I was sending data every 5 mins so the wake up would not take to long.

1 Like

I’m probably missing something here, but I would think your “Revised” Code should work.
If a Publish was missed using the Revised Code, maybe it was just that the Electron couldn’t connect to the cellular network during the 3 minutes (poor signal, etc) ?

I would guess you would rather go to sleep in that case verses Reset.
It was suggested to me in another Thread to skip the “else” and go to sleep after the waitFor, since it either Published or Not (didn’t really matter). Again, I’m not sure if this helps in your Project.

When the connection attempt fails, I reset the device up to 3 times, before I put it back into Sleep mode. I did this, because my devices don’t publish much but when they do it’s pretty important they do so successfully.

Anyway, publishes being missed isn’t the real issue here to me, as that’s simply related to overall product constraints. The real problem I have is that after I call particle.connect() in my Original Code, the device occasionally blinks green endlessly for hours, sometimes until the battery goes dead alltogether. Usually the 3-minute timer described in my code kicks in correctly and prevents this, but not always.

As far as I understand, since particle.connect() is blocking, timers aren’t failproof and there isn’t a good way (?) to mitigate the issue FW side. Hence why I’m already adding in the HW Watchdog in my next version.
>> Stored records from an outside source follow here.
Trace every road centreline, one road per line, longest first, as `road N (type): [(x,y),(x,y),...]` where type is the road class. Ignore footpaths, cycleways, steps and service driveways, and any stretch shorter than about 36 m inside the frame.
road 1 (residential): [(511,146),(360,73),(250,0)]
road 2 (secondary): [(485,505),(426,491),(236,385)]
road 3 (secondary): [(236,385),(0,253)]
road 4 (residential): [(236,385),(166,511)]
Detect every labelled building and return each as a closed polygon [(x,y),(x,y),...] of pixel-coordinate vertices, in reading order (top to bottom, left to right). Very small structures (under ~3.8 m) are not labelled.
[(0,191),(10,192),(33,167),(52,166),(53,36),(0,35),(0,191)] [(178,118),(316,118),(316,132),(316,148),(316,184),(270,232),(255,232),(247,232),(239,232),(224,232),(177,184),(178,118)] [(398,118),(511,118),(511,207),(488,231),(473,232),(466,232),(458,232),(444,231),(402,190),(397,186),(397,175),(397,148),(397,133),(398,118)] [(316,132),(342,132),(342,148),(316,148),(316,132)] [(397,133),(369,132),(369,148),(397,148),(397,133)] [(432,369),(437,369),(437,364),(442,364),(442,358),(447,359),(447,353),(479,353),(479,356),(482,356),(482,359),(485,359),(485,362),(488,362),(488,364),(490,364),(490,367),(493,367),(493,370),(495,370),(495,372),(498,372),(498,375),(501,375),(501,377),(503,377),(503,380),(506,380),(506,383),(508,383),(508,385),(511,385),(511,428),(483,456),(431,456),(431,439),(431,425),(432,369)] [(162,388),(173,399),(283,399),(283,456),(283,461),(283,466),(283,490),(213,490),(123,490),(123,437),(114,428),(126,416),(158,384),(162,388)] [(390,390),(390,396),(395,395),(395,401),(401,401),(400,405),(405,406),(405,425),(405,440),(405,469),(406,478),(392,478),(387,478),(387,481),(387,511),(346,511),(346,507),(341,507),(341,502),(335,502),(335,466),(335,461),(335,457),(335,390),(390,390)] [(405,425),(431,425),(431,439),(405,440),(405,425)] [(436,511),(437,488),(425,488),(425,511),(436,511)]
Note: trueReset() in my code puts the device into Deep Sleep for 30 seconds before waking it up. Any connection failures are therefore always followed by Deep Sleep.

Check the battery and voltage converter voltages during this constant flashing green connection issue because I saw that happen when the battery voltage was low and not when it was higher.

Plus it’s a cold time of year so colder temps usually cause battery voltages to drop vs warmer temps. Cellular RSSI will help determine if your the device has weak cellular signal as weather can affect signal strength also.